Covid face mask rule on flights in Europe set to be eased

The mandatory EU-wide mask requirement for air travel is set to be dropped from Monday, May 16th, but airlines may still require passengers to wear masks on some or all flights

Covid face mask rule on flights in Europe set to be eased

Europe-wide facemask rules on flights are set to be ditched as early as next week in light of new recommendations from health and air safety experts.

The European Union Aviation Safety Agency (EASA) and European Centre for Disease Prevention and Control (ECDC) dropped recommendations for mandatory mask-wearing in airports and during flights in updated Covid-19 safety measures for travel issued on Wednesday, May 11th.

The new rules are expected to be rolled out from Monday, May 16th, but airlines may still continue to require the wearing of masks on some or all of flights. And the updated health safety measures still say that wearing a face mask remains one of the best ways to protect against the transmission of the virus.

The joint EASA/ECDC statement reminded travellers that masks may still be required on flights to destinations in certain countries that still require the wearing of masks on public transport and in transport hubs.

It also recommends that vulnerable passengers should continue to wear a face mask regardless of the rules, ideally an FFP2/N95/KN95 type mask which offers a higher level of protection than a standard surgical mask.

“From next week, face masks will no longer need to be mandatory in air travel in all cases, broadly aligning with the changing requirements of national authorities across Europe for public transport,” EASA executive director Patrick Ky said in the statement. 

“For passengers and air crews, this is a big step forward in the normalisation of air travel. Passengers should however behave responsibly and respect the choices of others around them. And a passenger who is coughing and sneezing should strongly consider wearing a face mask, for the reassurance of those seated nearby.”  

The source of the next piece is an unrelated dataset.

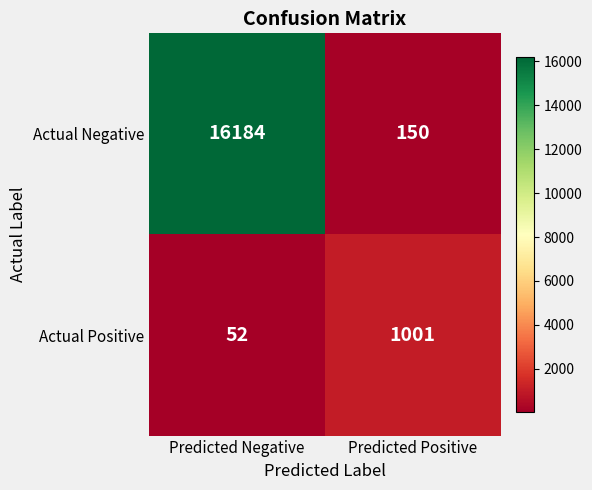

At how many categories does at least one series exceed 5188?

1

ECDC director Andrea Ammon added: “The development and continuous updates to the Aviation Health Safety Protocol in light of the ongoing Covid-19 pandemic have given travellers and aviation personnel better knowledge of the risks of transmission of SARS-CoV-2 and its variants. 

“While risks do remain, we have seen that non-pharmaceutical interventions and vaccines have allowed our lives to begin to return to normal. 

“While mandatory mask-wearing in all situations is no longer recommended, it is important to be mindful that together with physical distancing and good hand hygiene it is one of the best methods of reducing transmission. 

“The rules and requirements of departure and destination states should be respected and applied consistently, and travel operators should take care to inform passengers of any required measures in a timely manner.”